Bedeutung der mündlichen Anhörung im Kontext des § 454 StPO
Der Beschluss unterstreicht den hohen Stellenwert der mündlichen Anhörung des Sachverständigen im Rahmen der Prognoseentscheidung. Diese soll sicherstellen, dass die Verfahrensbeteiligten Gelegenheit erhalten, die Expertise des Sachverständigen kritisch zu hinterfragen und gegebenenfalls ergänzende Fragen zu stellen. Der Gesetzgeber hat diese Anhörung als Regelfall konzipiert; der Verzicht stellt die Ausnahme dar und bedarf einer eindeutigen, dokumentierten Willenserklärung aller Beteiligten.

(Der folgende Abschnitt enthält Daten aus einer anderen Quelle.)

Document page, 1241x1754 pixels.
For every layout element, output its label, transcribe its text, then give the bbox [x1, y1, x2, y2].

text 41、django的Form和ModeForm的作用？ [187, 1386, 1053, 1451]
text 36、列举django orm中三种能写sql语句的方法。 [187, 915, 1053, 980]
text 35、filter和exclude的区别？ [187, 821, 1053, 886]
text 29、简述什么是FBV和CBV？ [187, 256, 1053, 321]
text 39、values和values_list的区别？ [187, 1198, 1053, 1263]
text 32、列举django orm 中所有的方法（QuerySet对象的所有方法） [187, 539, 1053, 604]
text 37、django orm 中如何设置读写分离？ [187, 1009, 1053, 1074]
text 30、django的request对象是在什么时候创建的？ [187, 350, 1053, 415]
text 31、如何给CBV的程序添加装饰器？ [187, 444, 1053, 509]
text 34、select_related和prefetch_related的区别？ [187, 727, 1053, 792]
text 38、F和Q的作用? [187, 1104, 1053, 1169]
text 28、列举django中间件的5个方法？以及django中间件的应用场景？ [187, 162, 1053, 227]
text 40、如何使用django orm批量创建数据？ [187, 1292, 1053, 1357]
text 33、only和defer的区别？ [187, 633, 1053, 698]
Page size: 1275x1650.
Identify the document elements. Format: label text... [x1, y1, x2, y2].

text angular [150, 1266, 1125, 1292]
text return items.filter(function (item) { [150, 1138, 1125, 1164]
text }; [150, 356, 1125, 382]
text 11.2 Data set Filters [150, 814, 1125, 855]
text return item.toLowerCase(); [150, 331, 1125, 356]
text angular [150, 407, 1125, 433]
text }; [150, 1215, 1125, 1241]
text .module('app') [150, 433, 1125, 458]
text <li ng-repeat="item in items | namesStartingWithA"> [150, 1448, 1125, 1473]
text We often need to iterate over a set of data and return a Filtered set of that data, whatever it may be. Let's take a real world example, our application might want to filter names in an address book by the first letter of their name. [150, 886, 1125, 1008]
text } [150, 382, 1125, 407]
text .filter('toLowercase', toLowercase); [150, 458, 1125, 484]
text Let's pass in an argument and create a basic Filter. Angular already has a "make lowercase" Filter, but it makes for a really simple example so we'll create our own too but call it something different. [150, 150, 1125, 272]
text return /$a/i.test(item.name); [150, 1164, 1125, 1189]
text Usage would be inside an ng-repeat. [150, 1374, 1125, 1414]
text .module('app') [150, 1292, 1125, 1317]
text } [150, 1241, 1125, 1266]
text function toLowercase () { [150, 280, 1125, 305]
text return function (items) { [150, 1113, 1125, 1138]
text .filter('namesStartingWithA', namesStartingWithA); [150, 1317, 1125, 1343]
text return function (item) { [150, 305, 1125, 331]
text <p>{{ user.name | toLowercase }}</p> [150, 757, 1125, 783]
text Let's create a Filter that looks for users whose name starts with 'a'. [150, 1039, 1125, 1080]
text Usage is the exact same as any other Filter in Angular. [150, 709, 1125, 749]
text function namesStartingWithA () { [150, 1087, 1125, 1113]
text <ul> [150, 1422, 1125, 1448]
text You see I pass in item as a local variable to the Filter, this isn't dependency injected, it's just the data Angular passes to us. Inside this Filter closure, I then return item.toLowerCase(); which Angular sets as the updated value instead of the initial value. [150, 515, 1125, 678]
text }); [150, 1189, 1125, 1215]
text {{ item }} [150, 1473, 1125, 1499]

Indem die Strafvollstreckungskammer trotz fehlender Verzichtserklärung der Staatsanwaltschaft auf die Anhörung verzichtete, verstieß sie gegen zwingendes Verfahrensrecht. Das OLG Hamm macht deutlich, dass dies ein relevanter Verfahrensfehler ist, der zur Aufhebung der Entscheidung führt. Eine Heilung im Beschwerdeverfahren sei ebenfalls ausgeschlossen, da eine Nachholung der Anhörung im Beschwerdeverfahren nicht vorgesehen ist.
Schlussfolgerung
Die Entscheidung des OLG Hamm bringt Klarheit in eine dogmatisch bislang teilweise umstrittene Frage: Ein Verzicht auf die mündliche Anhörung des Sachverständigen nach § 454 Abs. 2 Satz 3 StPO durch die Staatsanwaltschaft muss ausdrücklich und eindeutig erklärt werden. Schweigen genügt nicht. Die formalen Anforderungen an die Verfahrensgestaltung bleiben hoch, was im Sinne der Rechtsstaatlichkeit und prozessualen Absicherung nachvollziehbar ist. Die Strafvollstreckungskammern sind gut beraten, sich im Zweifel eine klare, schriftliche Verzichtserklärung beider Seiten vorlegen zu lassen, bevor sie auf die mündliche Befragung eines Sachverständigen verzichten. Nur so lässt sich eine rechtssichere Entscheidung über die Aussetzung des Strafrestes treffen.